Apr 9, 06:00 PM

GoogleDeepMind Updates Gemma v1.1, Launches CodeGemma for Coding, RecurrentGemma for Fast Inference

GoogleDeepMind has announced the release of Gemma v1.1, including updates to its 2B and "7B" IT models, led by Rob Dadashi's strike team, addressing issues identified by the open source community. The release features improvements in instruction following, factuality, reasoning, and introduces new Reinforcement Learning algorithms with open weights. Additionally, Google has expanded the Gemma family with the introduction of CodeGemma, a collection of models specialized in coding tasks, and RecurrentGemma, a new model based on the Griffin architecture for fast inference on long sequences.
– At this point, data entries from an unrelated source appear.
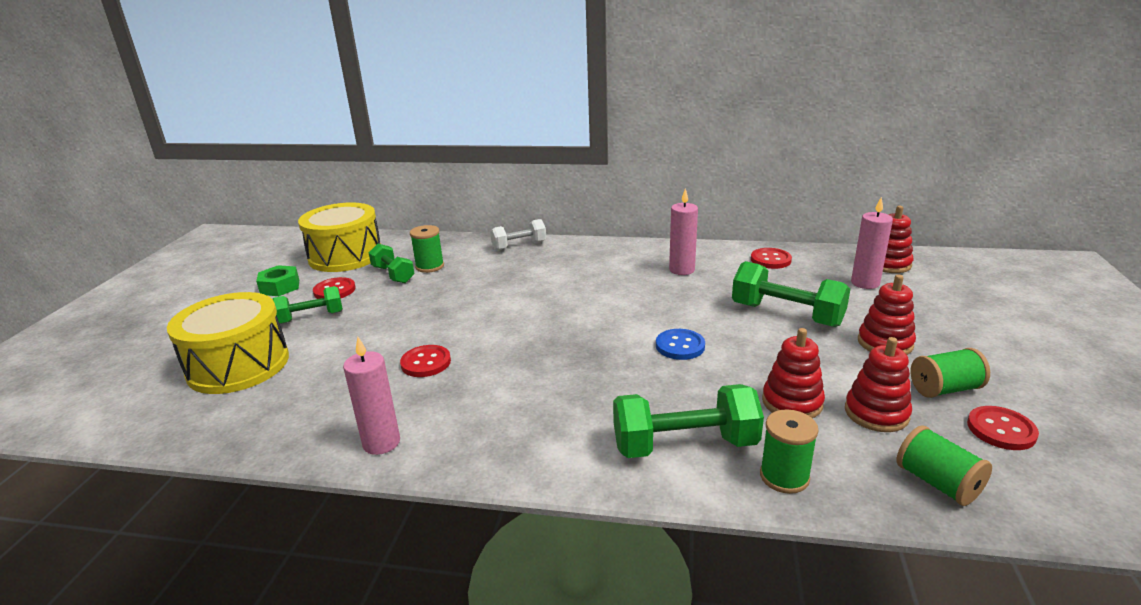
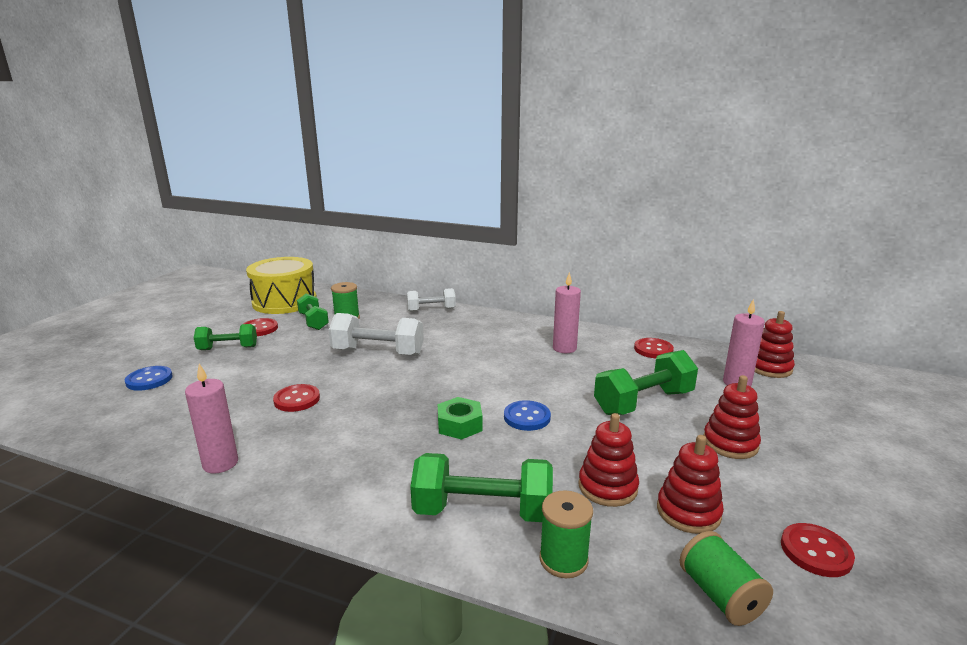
camera: 10 degrees right, 5 degrees down
(238, 365) = (149, 380): yellow drum -> blue button
(280, 287) = (219, 320): green nut -> green nut (459, 425)
(487, 300) = (378, 352): none -> white dumbbell
(786, 315) = (643, 402): green dumbbell -> green dumbbell turned 75 degrees counterclockwise
(945, 389) = (772, 499): green spool -> none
The CodeGemma models, available in 2B and 7B sizes with an 8192k context, are optimized for code generation, infilling, and instruction following, boasting capabilities such as fill-in-the-middle code completion and compatibility with torch.compile(). These models, trained on 500B additional tokens with a mix of 80% code and 20% natural language, outperform Codellama 13B and are ~1.5x faster than similar models, with commercial use allowed. RecurrentGemma, a 2B model, replaces the transformer with a mix of gated linear recurrences and local attention, aiming for competitive performance with high throughput.